Anna Lou, 16 anni, capelli rossi, famiglia cattolica e una passione per i gatti, scompare nel nulla nella città di Avechot, in mezzo alle Alpi. Per risolvere il caso viene chiamato l'investigatore Vogel (Toni Servillo), detective esperto ma incline a montare uno spettacolo mediatico intorno alle indagini. Aiutato dall'agente Borghi (Lorenzo Richelmy), Vogel fa ricadere i sospetti sul professore di liceo Loris Martini (Alessio Boni), che non ha un alibi per la sera della sparizione della ragazza.
Ambigui, inquietanti, vanesi: i protagonisti di La ragazza nella nebbia, film d'esordio di Donato Carrisi tratto dal suo omonimo romanzo diventato un best seller internazionale, incarnano la banalità del male, che non è mai come te lo immagineresti. Nelle sale italiane dal 26 ottobre, il film di Carrisi è un thriller atipico, quasi teatrale, in cui più che la verità al centro di tutto è lo spettacolo.
Abbiamo incontrato a Roma i protagonisti Alessio Boni e Lorenzo Richelmy, a cui abbiamo chiesto come ci si può orientare se chi dovrebbe difendere e tutelare la verità è più interessato invece a cercare le luci della ribalta.
Leggi anche: La ragazza nella nebbia: alle origini del male
"Who watches the Watchmen?"
Un investigatore, un poliziotto, una giornalista, un avvocato, un professore, uno psichiatra: nella scomparsa di Anna Lou sono coinvolte persone che fanno tutte un lavoro che dovrebbe portarli a cercare la verità ma, paradossalmente, è proprio l'elemento che interessa meno a ognuno di loro. Chi controlla i tutori della verità quindi? "È proprio la domanda che pone Donato nel film" ci ha detto Richelmy, spiegando meglio: "purtroppo è una domanda che ci facciamo poco, la storia, che ha luogo in un posto immaginario e quindi potrebbe svolgersi ovunque, ci fa capire quanto siamo inermi. Noi attori lavoriamo con la finzione, è il nostro mestiere, quindi forse siamo più attrezzati per scoprire il trucco, ma chi invece è a casa come fa a capire qual è la giusta fonte di informazione? Ci stiamo trasformando in una società in cui la verità non è più in cima alla lista delle nostre priorità e il film mette in evidenza proprio questo".

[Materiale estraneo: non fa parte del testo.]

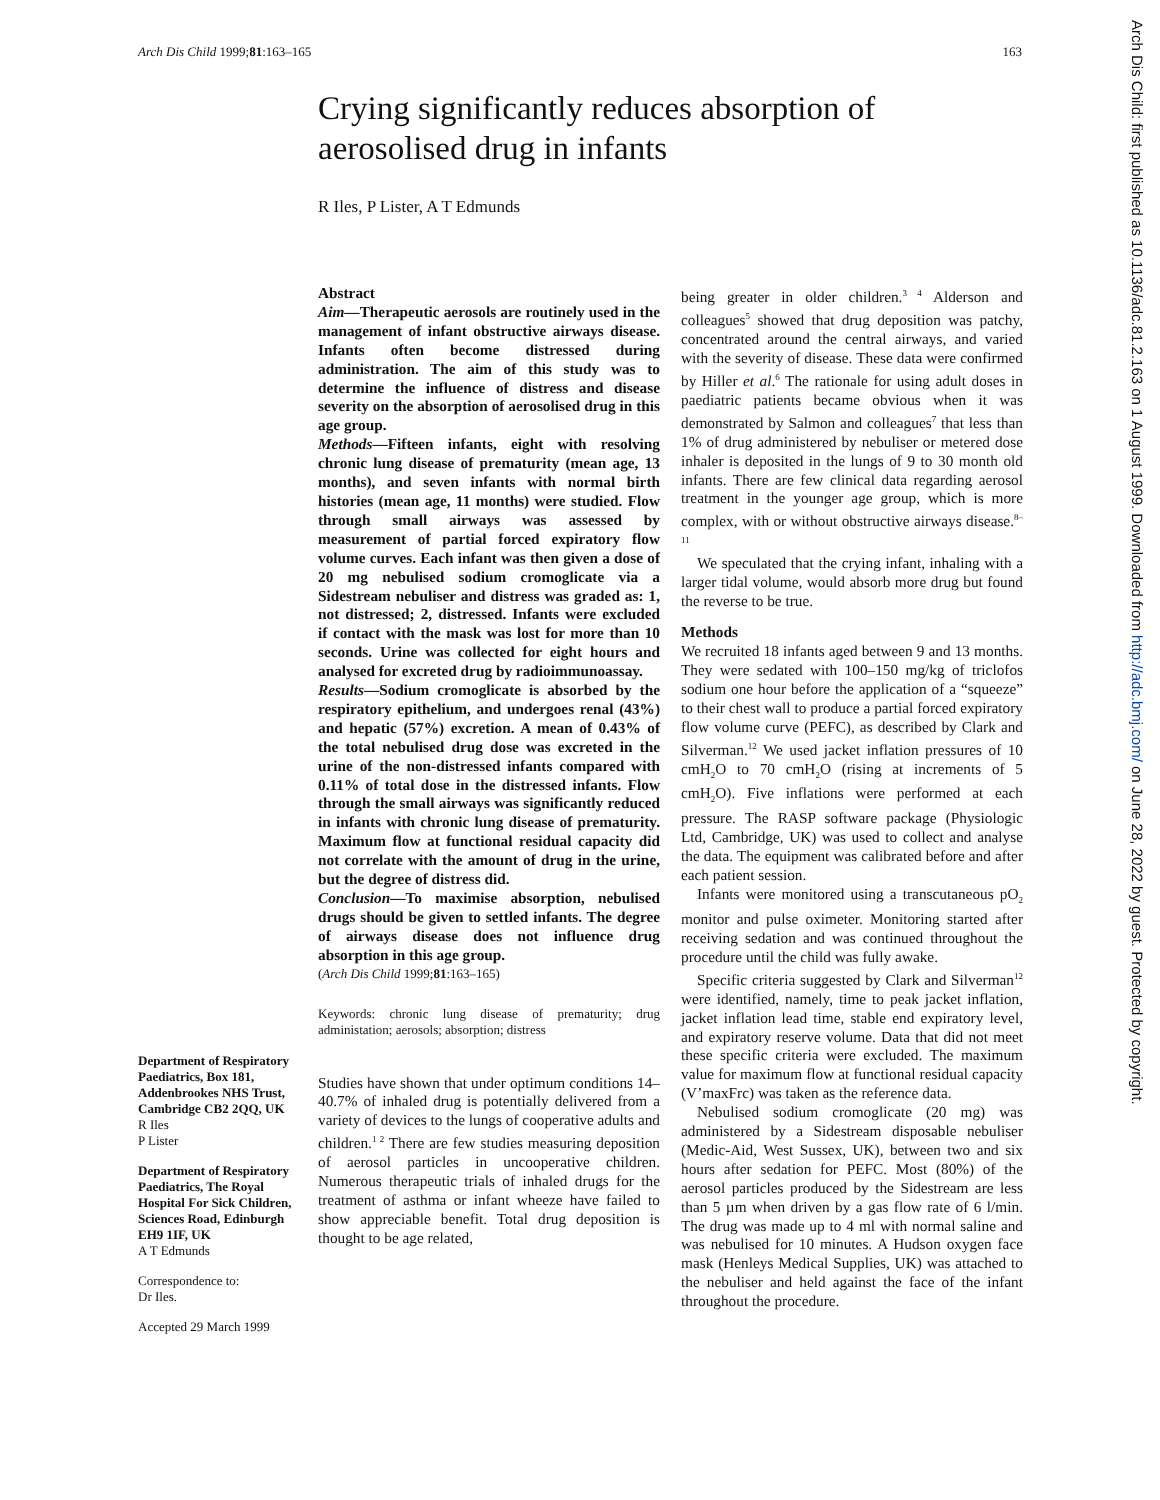Arch Dis Child 1999;81:163–165 163
Arch Dis Child: first published as 10.1136/adc.81.2.163 on 1 August 1999. Downloaded from http://adc.bmj.com/ on June 28, 2022 by guest. Protected by copyright.
Crying significantly reduces absorption of aerosolised drug in infants
R Iles, P Lister, A T Edmunds
Abstract
Aim—Therapeutic aerosols are routinely used in the management of infant obstructive airways disease. Infants often become distressed during administration. The aim of this study was to determine the influence of distress and disease severity on the absorption of aerosolised drug in this age group.
Methods—Fifteen infants, eight with resolving chronic lung disease of prematurity (mean age, 13 months), and seven infants with normal birth histories (mean age, 11 months) were studied. Flow through small airways was assessed by measurement of partial forced expiratory flow volume curves. Each infant was then given a dose of 20 mg nebulised sodium cromoglicate via a Sidestream nebuliser and distress was graded as: 1, not distressed; 2, distressed. Infants were excluded if contact with the mask was lost for more than 10 seconds. Urine was collected for eight hours and analysed for excreted drug by radioimmunoassay.
Results—Sodium cromoglicate is absorbed by the respiratory epithelium, and undergoes renal (43%) and hepatic (57%) excretion. A mean of 0.43% of the total nebulised drug dose was excreted in the urine of the non-distressed infants compared with 0.11% of total dose in the distressed infants. Flow through the small airways was significantly reduced in infants with chronic lung disease of prematurity. Maximum flow at functional residual capacity did not correlate with the amount of drug in the urine, but the degree of distress did.
Conclusion—To maximise absorption, nebulised drugs should be given to settled infants. The degree of airways disease does not influence drug absorption in this age group.
(Arch Dis Child 1999;81:163–165)
Keywords: chronic lung disease of prematurity; drug administation; aerosols; absorption; distress
Studies have shown that under optimum conditions 14–40.7% of inhaled drug is potentially delivered from a variety of devices to the lungs of cooperative adults and children.<sup>1 2</sup> There are few studies measuring deposition of aerosol particles in uncooperative children. Numerous therapeutic trials of inhaled drugs for the treatment of asthma or infant wheeze have failed to show appreciable benefit. Total drug deposition is thought to be age related,
being greater in older children.<sup>3 4</sup> Alderson and colleagues<sup>5</sup> showed that drug deposition was patchy, concentrated around the central airways, and varied with the severity of disease. These data were confirmed by Hiller et al.<sup>6</sup> The rationale for using adult doses in paediatric patients became obvious when it was demonstrated by Salmon and colleagues<sup>7</sup> that less than 1% of drug administered by nebuliser or metered dose inhaler is deposited in the lungs of 9 to 30 month old infants. There are few clinical data regarding aerosol treatment in the younger age group, which is more complex, with or without obstructive airways disease.<sup>8–11</sup>
We speculated that the crying infant, inhaling with a larger tidal volume, would absorb more drug but found the reverse to be true.
Methods
We recruited 18 infants aged between 9 and 13 months. They were sedated with 100–150 mg/kg of triclofos sodium one hour before the application of a “squeeze” to their chest wall to produce a partial forced expiratory flow volume curve (PEFC), as described by Clark and Silverman.<sup>12</sup> We used jacket inflation pressures of 10 cmH<sub>2</sub>O to 70 cmH<sub>2</sub>O (rising at increments of 5 cmH<sub>2</sub>O). Five inflations were performed at each pressure. The RASP software package (Physiologic Ltd, Cambridge, UK) was used to collect and analyse the data. The equipment was calibrated before and after each patient session.
Infants were monitored using a transcutaneous pO<sub>2</sub> monitor and pulse oximeter. Monitoring started after receiving sedation and was continued throughout the procedure until the child was fully awake.
Specific criteria suggested by Clark and Silverman<sup>12</sup> were identified, namely, time to peak jacket inflation, jacket inflation lead time, stable end expiratory level, and expiratory reserve volume. Data that did not meet these specific criteria were excluded. The maximum value for maximum flow at functional residual capacity (V’maxFrc) was taken as the reference data.
Nebulised sodium cromoglicate (20 mg) was administered by a Sidestream disposable nebuliser (Medic-Aid, West Sussex, UK), between two and six hours after sedation for PEFC. Most (80%) of the aerosol particles produced by the Sidestream are less than 5 µm when driven by a gas flow rate of 6 l/min. The drug was made up to 4 ml with normal saline and was nebulised for 10 minutes. A Hudson oxygen face mask (Henleys Medical Supplies, UK) was attached to the nebuliser and held against the face of the infant throughout the procedure.
Department of Respiratory Paediatrics, Box 181, Addenbrookes NHS Trust, Cambridge CB2 2QQ, UK
R Iles
P Lister
Department of Respiratory Paediatrics, The Royal Hospital For Sick Children, Sciences Road, Edinburgh EH9 1IF, UK
A T Edmunds
Correspondence to:
Dr Iles.
Accepted 29 March 1999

Leggi anche: Roma Fiction Fest 2016: Cristiana Capotondi, Alessio Boni e le altre star sul red carpet
Per Boni: "Questo thriller ci attrae perché scardina totalmente l'ipocrisia: non è importante la verità assoluta del caso, ma chi, con il potere, riesce a raggiungere il punto massimo per arrivare ai mass media, alla giurisprudenza, alla televisione. Basta guardare i nostri giornali: continuiamo a essere ipocriti perché ci fa comodo, soprattutto agli italiani. Nessuno dice la verità. Qualche anno è uscito un giornale di Emrgency, ha fatto due numeri e il terzo gliel'hanno bloccato, perché diceva la verità. Non la vogliamo sentire, è scomoda, ci fa male, ci toglie le comodità, ci toglie il nostro tram tram... andiamo avanti accussì! Donato sta facendo proprio questo, nei libri e ora nel film: mette in luce la nostra ipocrisia. Tutti noi, ogni giorno, mandiamo giù qualcosa che non ci piace per paura e invece lui no, scardina tutto e ti dà una realtà cruda, attraverso tre finali spaventosi, lasciandoti di ghiaccio. Questo mi piace perché è come una lama rovente dentro un panetto di burro e il panetto di burro siamo noi".